* Exercise instructions
(1) Summarize the review of the record Five Eyes below in two sentences.
(2) Carry on the review of the record Five Eyes below, picking up after its final sentence.

* Extract
────
The physiognomy of Five Eyes is as heterogeneous as the fusion of an inauspicious incubus with the realization of being on the path towards a metropolitan enlightenment of sorts. Its acoustic properties contain numberless problems, rigorously to be solved by the listener: doubt must reside in our brain. This record encapsulates uncomfortable truths, surreptitious patterns and surprisingly poetic openings. Each of the eight tracks presents a story that unfolds remorselessly and, at times, awkwardly, leaving no hope for a quiet settlement between Harth and Seidel’s difficult issues and the necessity of a “common” order of things.
But an order is present, despite the apparent decompounding of the sonic tissue in various areas. There are threads to follow, and solid rhythms to believe in; never mind what instrument generates what. Perhaps the disc’s most important feature is the “misc” attributed to the couple besides the other sources; that “misc” acts as the fixative that holds everything in place in this implausible fresco. Traits of different species appear to distort the perception of the circumstantial reality. The voices of Nicole Van Den Plas, Bill Shute and Boris Stout allure, affirm and confuse through various episodes, Harth himself pulling a great trick in the final segment “Man-On-The-Side”, typified by his absurdly warped crooning. In “Co-traveler”, what might resemble a multilayered senselessness to the inexpert addressee betrays instead the tortuousness of a wisdom grounded on thousands of undocumented experiences.
────
* Supplied entries
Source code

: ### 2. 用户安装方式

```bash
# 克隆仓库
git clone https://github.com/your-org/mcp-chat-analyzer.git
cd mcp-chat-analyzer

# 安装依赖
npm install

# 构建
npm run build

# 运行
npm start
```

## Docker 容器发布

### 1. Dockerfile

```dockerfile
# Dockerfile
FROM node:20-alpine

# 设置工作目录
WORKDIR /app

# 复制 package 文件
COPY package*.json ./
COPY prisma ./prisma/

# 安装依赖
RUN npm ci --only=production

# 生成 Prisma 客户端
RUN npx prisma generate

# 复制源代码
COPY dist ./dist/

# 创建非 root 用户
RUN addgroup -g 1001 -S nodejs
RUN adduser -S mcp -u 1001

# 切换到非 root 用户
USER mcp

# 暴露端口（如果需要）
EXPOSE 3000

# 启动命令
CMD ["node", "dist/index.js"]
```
────
* Your responses
(1) Five Eyes, a record by Harth and Seidel, is described as heterogeneous and full of uncomfortable truths, surreptitious patterns and surprisingly poetic openings, and each of its eight tracks presents a story that unfolds remorselessly and sometimes awkwardly. Despite the apparent decompounding of the sound, an order is present, held in place by the "misc" credited to the couple, while the voices of Nicole Van Den Plas, Bill Shute and Boris Stout allure, affirm and confuse, and Harth offers absurdly warped crooning in the final segment "Man-On-The-Side".

(2)
Caustic frequencies burn; misshapen echoes scare. The perdurability of a given sequence – or, if you will, chordal aura – is in general quite brief. A light flashes, the head is turned to that point; someone whispers and wails, the attention instantly goes there. Finding a method across a wasteland of dramatic urgency is not entirely painless: this is no “laissez-faire” cheapness, there’s nobody around rejoicing for having managed to find textural meaning in a creaking chair in the name of post-Cagean silliness. Still, a measure of relief is gained when “Anticrisis Girl” attempts to caress our previously surcharged auricular membranes: its steady pulse, with a gorgeous loop of tarnished steel string guitar to begin with, carries nevertheless the weight of real significance. But that trip, too, is replete with shifts of atmosphere and unsteady nonchalance: the assonance with the silent internal turbulence defining every sensible person nowadays is almost miraculous. And the pseudo drum ‘n’ bass beat underlining the chaotic multitude of stratifications at the end is a touch of near-perfection.
Harth and Seidel go back a long way; their reciprocal knowledge emerges very clearly from this incredible ant nest of lucidly unconventional hypotheses. Referring to the process of re-contextualization of earlier snippets utilized here by the duo, and to the wish of avoiding constrictions of any kind in the assemblage of the work, the drummer calls this music “Herrschaftsfreie” (*), more or less translatable with “without any domination”. I’m not sure that there are so many poseurs – sorry, “artists” – worthy of using the same description today.
(*) The word was originally used in a flyer about Just Music, one of the very first projects by Alfred Harth.